- TASK TO COMPLETE
Write out every text line in the records below word for word, leaving out the pictures.

++++++++++

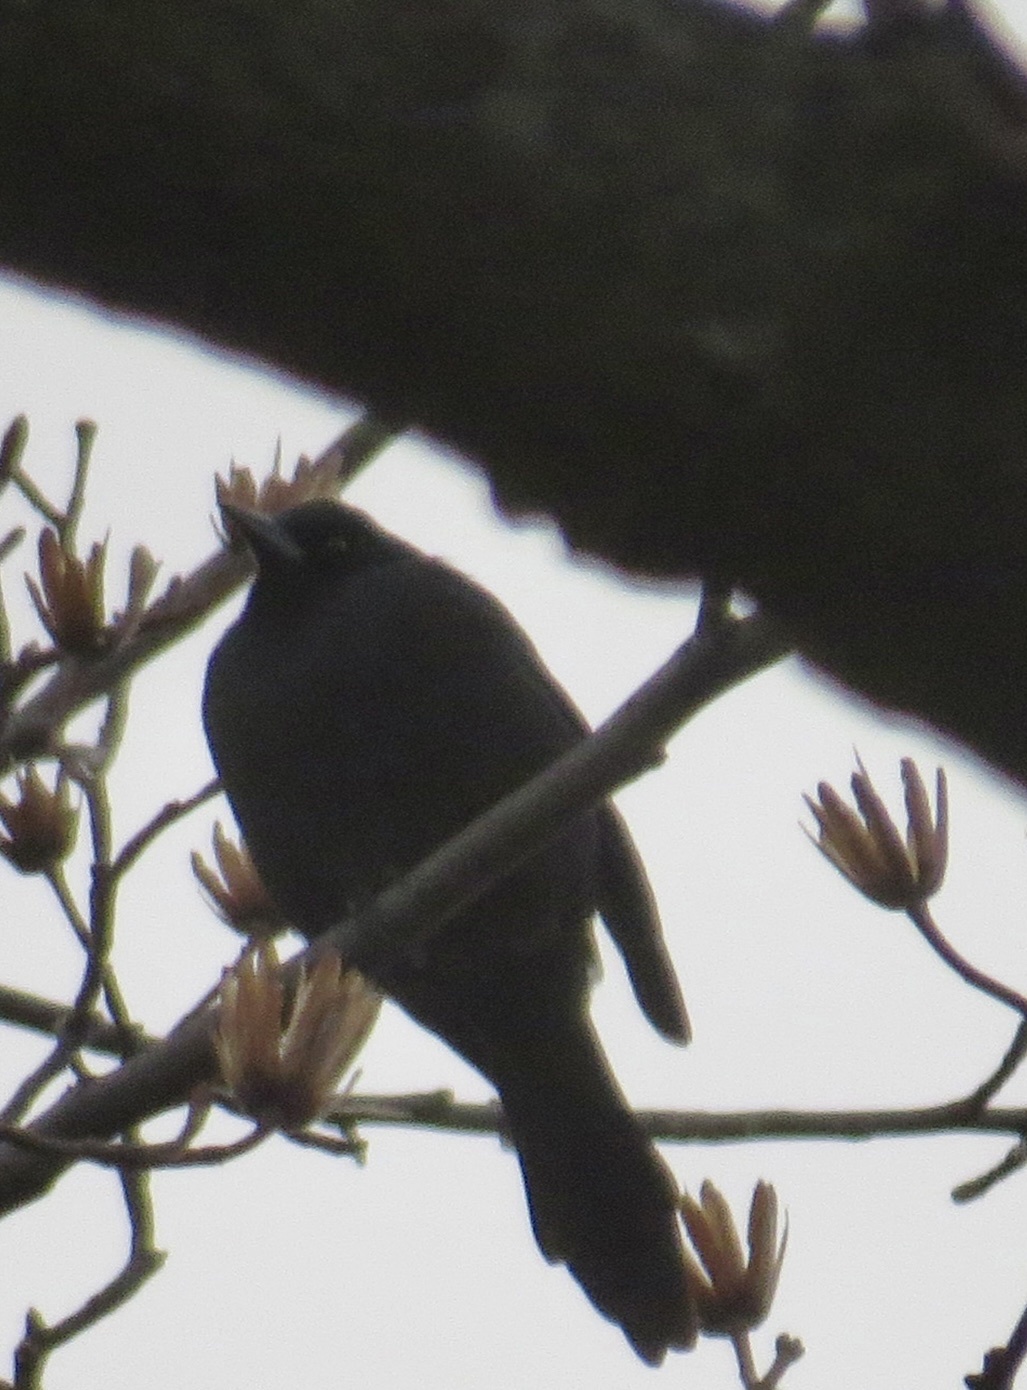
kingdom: Animalia
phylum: Chordata
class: Aves
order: Passeriformes
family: Icteridae
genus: Quiscalus
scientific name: Quiscalus quiscula
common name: Common grackle
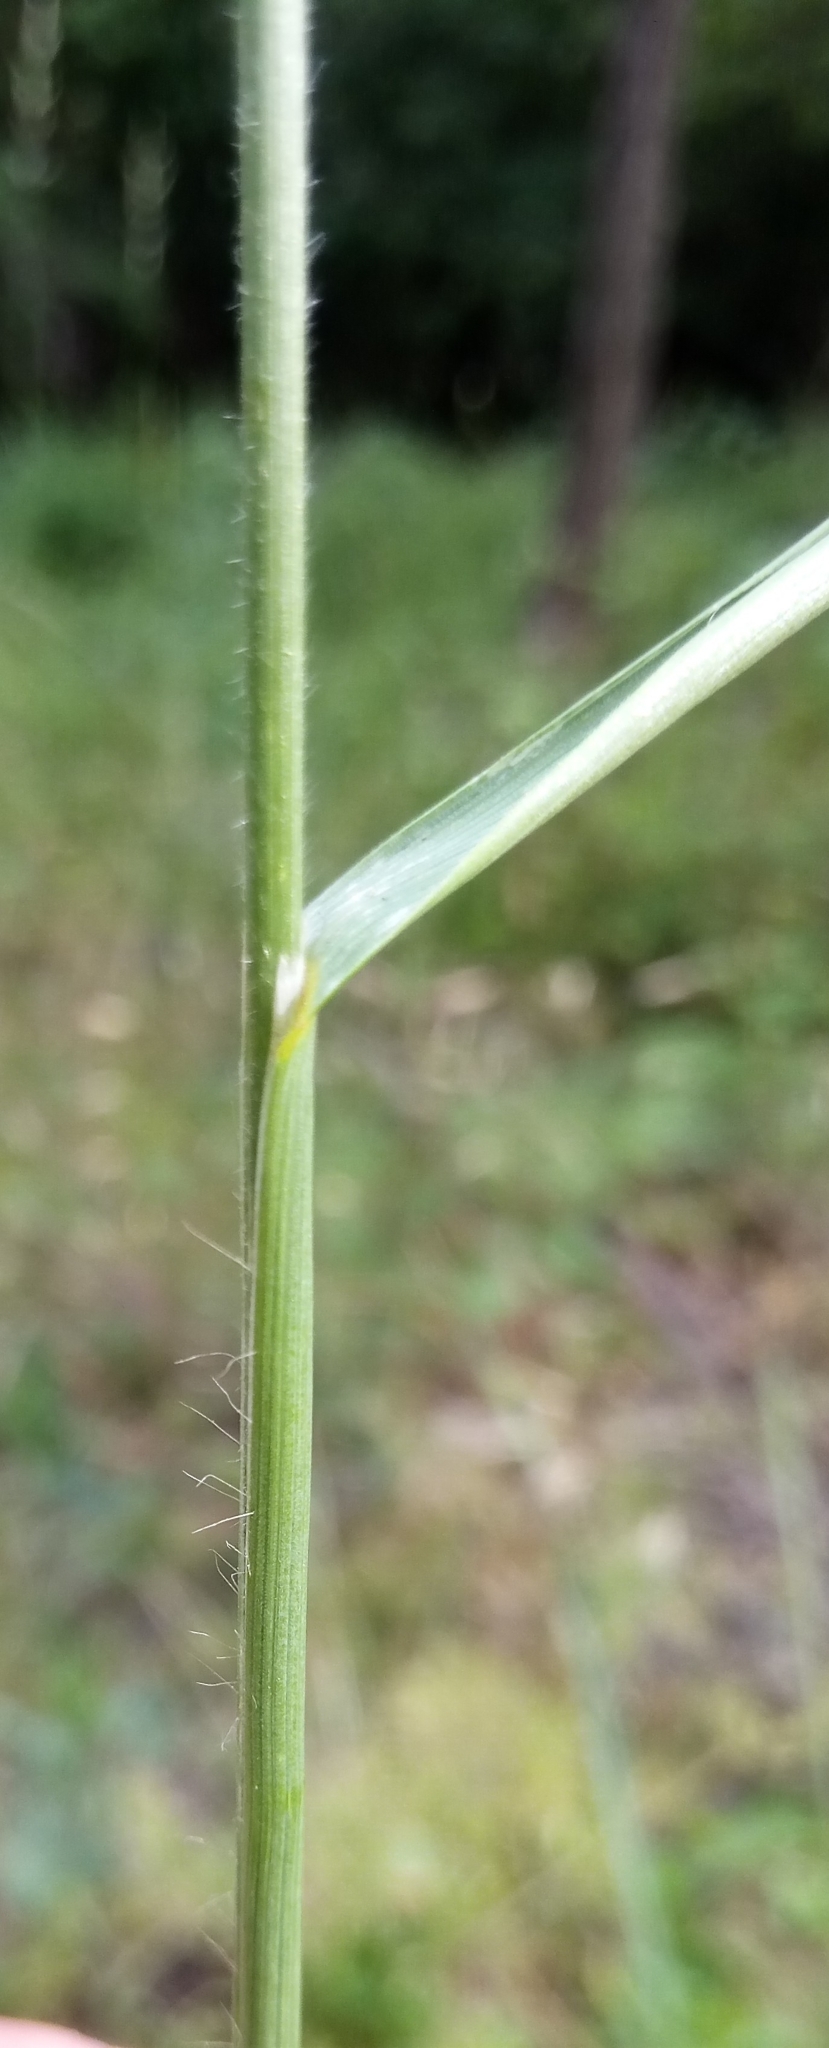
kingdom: Plantae
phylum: Tracheophyta
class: Liliopsida
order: Poales
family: Poaceae
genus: Bromus
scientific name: Bromus erectus
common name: Erect brome
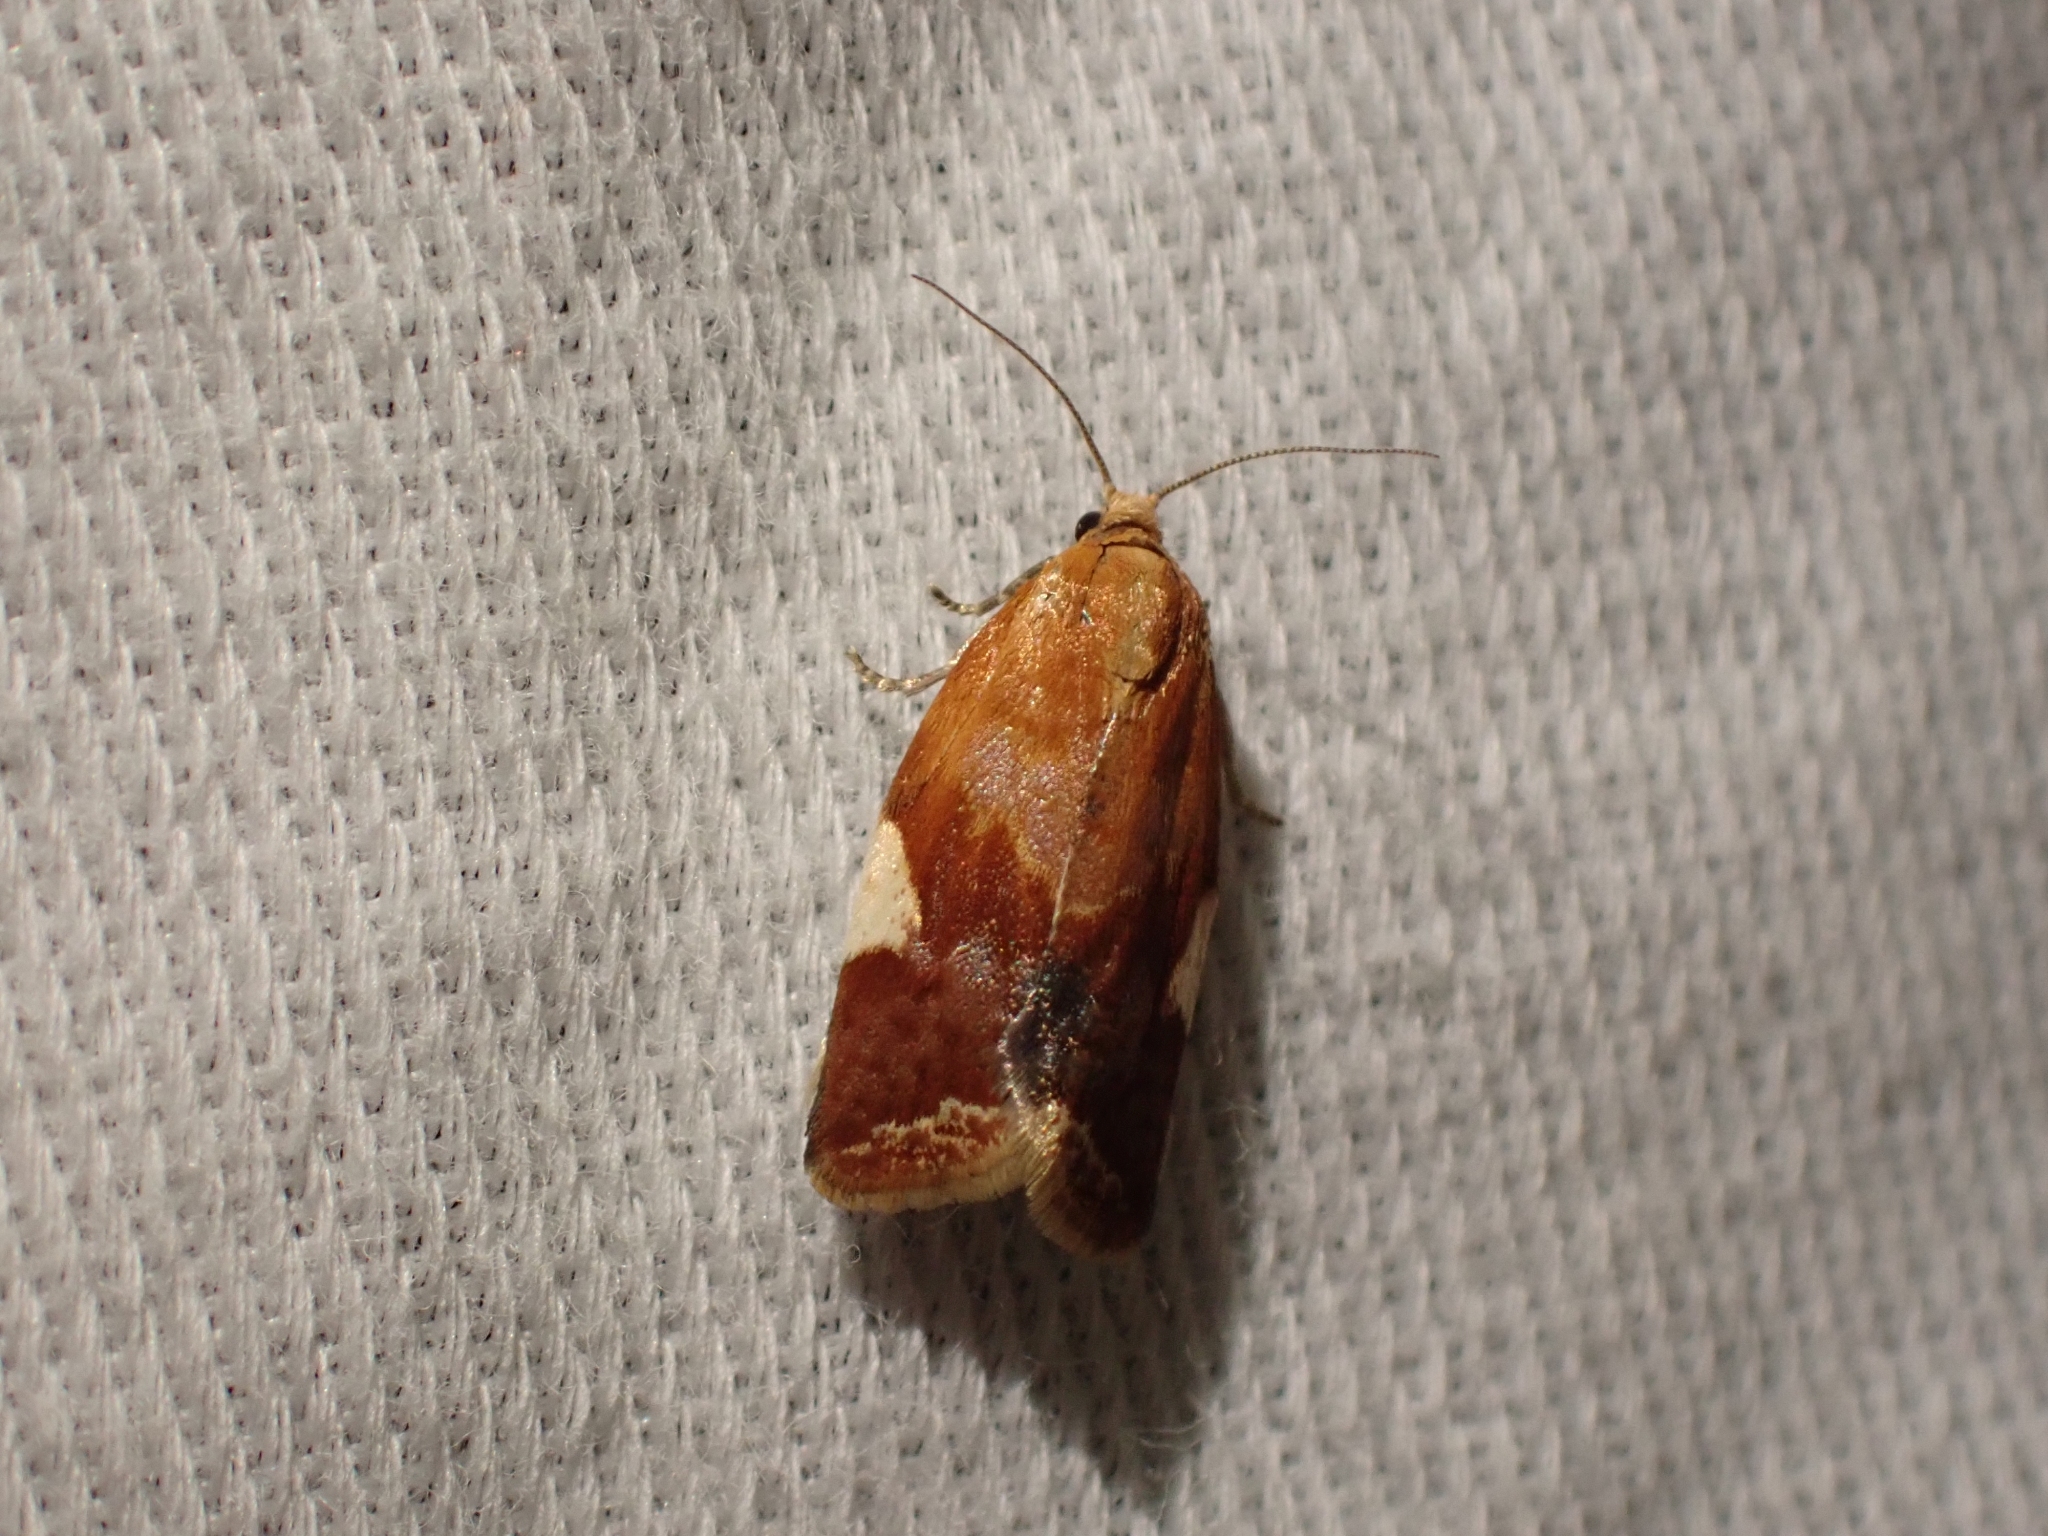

++++++++++

- PROBLEM SOLUTION
kingdom: Animalia
phylum: Chordata
class: Aves
order: Passeriformes
family: Icteridae
genus: Quiscalus
scientific name: Quiscalus quiscula
common name: Common grackle
kingdom: Plantae
phylum: Tracheophyta
class: Liliopsida
order: Poales
family: Poaceae
genus: Bromus
scientific name: Bromus erectus
common name: Erect brome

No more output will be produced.